The only thing Miramichi-area MLA Bill Fraser, now campaigning for re-election, could offer the anti-abortion marchers was a promise that their views were still welcome in the party.
“He respects my beliefs and the beliefs of our other caucus members, and our leader welcomes people of all beliefs and backgrounds into our New Brunswick Liberal caucus.”
And Al Kavanagh, a former Liberal MLA who also attended the rally, said he would “probably” vote Liberal in September but “I think about it a lot.”
But at the same time some anti-abortion Liberals fret over Gallant’s comments, NDP Leader Dominic Cardy is trying to keep abortion-rights supporters from abandoning his party for Gallant.
Cardy has moved the NDP to the political centre on a range of issues, dismaying some long-time supporters. On abortion, though, he has used fiery language designed to reassure traditional progressive-feminist supporters of the party that he won’t waver.
“This issue doesn't require study,” he told a July abortion-rights march, slamming Gallant’s position.
“This issue requires action, immediate action.”
Cardy said a NDP health minister would repeal 84-20 “on the first day behind his or her desk.”

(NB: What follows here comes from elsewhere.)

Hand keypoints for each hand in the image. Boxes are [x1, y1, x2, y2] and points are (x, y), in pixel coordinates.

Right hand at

“It's a well-known fact, it's a two-party government, the Liberals and the PCs,” says Maltais, the Liberal supporter.
She says the NDP can’t win, so voting for the party because of its abortion stance splits the vote and lets the PCs maintain the status quo.
But activist Kathleen Pye says she remains unconvinced — and until she and other members of Reproductive Justice New Brunswick are persuaded, the group will only endorse the NDP and the Green Party.

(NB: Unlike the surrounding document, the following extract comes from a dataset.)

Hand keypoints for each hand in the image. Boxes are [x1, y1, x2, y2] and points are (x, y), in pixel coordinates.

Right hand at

“We would love to be able to stand behind the Liberal party too,” she says. “But at this point he hasn't just really said those few words he needs to say to let everyone feel confident he'll do something.”
The ideal political math for Gallant on abortion would be to have some progressive-minded women hold their nose and vote Liberal in the hopes he follows through — while at the same time anti-abortion Liberals remain loyal to the party.
No one can predict yet whether he can make that equation work.
And if it turns out to be a close campaign, it could make abortion a wild card when the votes are counted on Sept. 22.